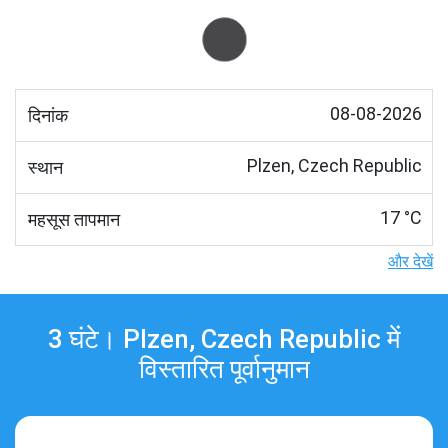
08-08-2026
दिनांक
Plzen, Czech Republic
स्थान
17 °C
महसूस तापमान
और देखें
3 घंटे। Plzen, Czech Republic में
विस्तारित पूर्वानुमान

● **Try it**:
Reproduce every line of text in the rows above without changing a word, and leave the pictures out of your answer.

● **Solution**:
08-08-2026
दिनांक
Plzen, Czech Republic
स्थान
17 °C
महसूस तापमान
और देखें
3 घंटे। Plzen, Czech Republic में
विस्तारित पूर्वानुमान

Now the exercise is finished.